Despite his reputation as a taskmaster, Anand was also an empathetic boss to his assistants. Vivek, who assisted him in Anegan and Kavan, recalls his kindness during the shoot of the latter film. “In the field of cinema, there is always pressure. I had worked on the pre-production phases of Kavan but told him that I would not be able to continue on the project due to some personal issues. However, he had asked me to stay on, pointing out that it was a small film and staying a little longer would give me the credibility of having worked on two films. He gave me the motivation to work hard, while also taking care of me. He consciously avoided calling me in for shoots which were extensive and stressful.”

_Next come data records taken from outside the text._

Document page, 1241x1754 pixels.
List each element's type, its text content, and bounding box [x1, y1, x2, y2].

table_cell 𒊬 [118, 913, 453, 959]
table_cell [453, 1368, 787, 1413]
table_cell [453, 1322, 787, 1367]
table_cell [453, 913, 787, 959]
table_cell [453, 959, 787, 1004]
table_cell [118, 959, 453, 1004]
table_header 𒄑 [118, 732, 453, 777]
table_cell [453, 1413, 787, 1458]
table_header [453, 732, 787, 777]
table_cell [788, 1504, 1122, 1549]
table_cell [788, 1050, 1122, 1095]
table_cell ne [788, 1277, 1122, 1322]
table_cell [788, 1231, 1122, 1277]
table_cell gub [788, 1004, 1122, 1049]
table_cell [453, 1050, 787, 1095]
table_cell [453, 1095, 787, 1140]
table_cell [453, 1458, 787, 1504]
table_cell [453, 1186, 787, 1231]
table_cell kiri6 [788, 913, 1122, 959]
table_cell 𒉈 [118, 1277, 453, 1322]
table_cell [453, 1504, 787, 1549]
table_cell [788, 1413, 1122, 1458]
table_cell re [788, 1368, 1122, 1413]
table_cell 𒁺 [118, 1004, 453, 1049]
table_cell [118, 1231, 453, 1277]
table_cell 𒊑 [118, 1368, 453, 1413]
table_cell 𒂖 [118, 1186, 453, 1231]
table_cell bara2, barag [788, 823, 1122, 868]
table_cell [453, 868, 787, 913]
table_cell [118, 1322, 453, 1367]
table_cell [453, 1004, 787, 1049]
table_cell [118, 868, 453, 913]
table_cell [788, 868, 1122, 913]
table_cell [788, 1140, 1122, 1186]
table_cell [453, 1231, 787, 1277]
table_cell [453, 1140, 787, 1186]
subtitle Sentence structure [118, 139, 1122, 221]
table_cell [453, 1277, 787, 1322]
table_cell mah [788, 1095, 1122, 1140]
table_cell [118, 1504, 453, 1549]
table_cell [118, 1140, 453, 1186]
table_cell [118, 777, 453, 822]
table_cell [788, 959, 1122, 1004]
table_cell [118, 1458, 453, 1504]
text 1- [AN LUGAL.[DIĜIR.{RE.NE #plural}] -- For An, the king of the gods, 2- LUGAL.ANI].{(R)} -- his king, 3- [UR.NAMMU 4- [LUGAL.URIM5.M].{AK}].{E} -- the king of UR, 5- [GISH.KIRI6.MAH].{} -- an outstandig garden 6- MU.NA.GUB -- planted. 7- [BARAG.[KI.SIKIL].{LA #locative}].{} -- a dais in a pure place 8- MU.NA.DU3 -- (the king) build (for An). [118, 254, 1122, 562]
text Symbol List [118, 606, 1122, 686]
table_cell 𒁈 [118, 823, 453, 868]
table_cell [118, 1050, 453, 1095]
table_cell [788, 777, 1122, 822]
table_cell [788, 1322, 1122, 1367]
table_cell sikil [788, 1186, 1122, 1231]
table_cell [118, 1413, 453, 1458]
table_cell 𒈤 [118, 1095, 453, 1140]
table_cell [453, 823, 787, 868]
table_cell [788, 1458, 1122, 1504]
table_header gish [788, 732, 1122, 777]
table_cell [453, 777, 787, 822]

Muthu Ganesan, Anand’s assistant on Ayan and Kavan, and an additional dialogue writer of Kaappaan, remembers how the later filmmaker gave those working under him the freedom to explore their interests. While working as a writer, Muthu had wanted to pitch his own projects independently as well. “Sir (Anand) gave me complete freedom to do so and asked me to only write the dialogues for his film. He never interfered in what I did at other times.”
Muthu calls Anand a workaholic, but says he was quite jovial outside of work. He reveals that the late director had an interest in farming. “He was interested in organic farming and had a garden in Chennai, where he grew mangoes and melons. Once he wrapped up a film, he would go spend six months or so farming. Even last March, he had given us melons harvested from his farm.”
Muthu also reveals that Anand’s films were in stark contrast to the cinema the late filmmaker enjoyed watching. “He had a love for indie, art house, and parallel cinema. He went to every film festival in Chennai, even before Ayan’s release. His favourite film was Citizen Kane. He also always had an interest in investigative reporting as he was a photojournalist for a major part of his life. Jiiva’s character in Ko was created using references from his own time as a freelance journalist.”
Muthu further remembers how Anand always put his audience and producers first. “He was very conscious about not wanting to let either the audience or the producers down. He did everything in his capacity to entertain audiences with his films.”
Anand was noted for embedding social messages in entertaining cinema, without being preachy. He was also renowned for using advanced technology and techniques in his works.
Vamsi Krishna, who assisted him in Ko and Maattrraan, says, “He has contributed a lot to Indian cinema, technically. He used UV lights in the song sequences in Kadhal Desam, he was the first Indian cinematographer to use Digital Intermediate (DI) process in the Hindi film Khakee. He introduced body scanning for Maattrraan. His thinking was always ahead of his times.”
Maattrraan featured Suriya in a dual role, playing conjoined twins. Speaking about this, Suresh says that when they had decided on showing the twins, Anand went through all similar films done in the past. “They usually had different actors portraying twins. Taking it up as a technical challenge to achieve this with one artist and a brilliant actor like Suriya, Anand proved his mettle. It was a real pleasure to work with him. Our vision for storytelling was enhanced by him,” the writer adds.
Vamsi says he learned a lot from Anand and adds that the director-cinematographer was a “dedicated person and purpose-oriented person.”
“You cannot pinpoint any mistake he made over the course of his career. He was as dedicated to every subsequent film he worked on, as he was to his first one,” Vamsi adds.
Suresh still can’t believe the brilliant filmmaker is gone. “Even now, after one year, I believe that he is shooting somewhere out there. His demise was so unacceptable and sudden. Just a day before his death, I had spoken to him from Bangalore and he was asking me about a story.”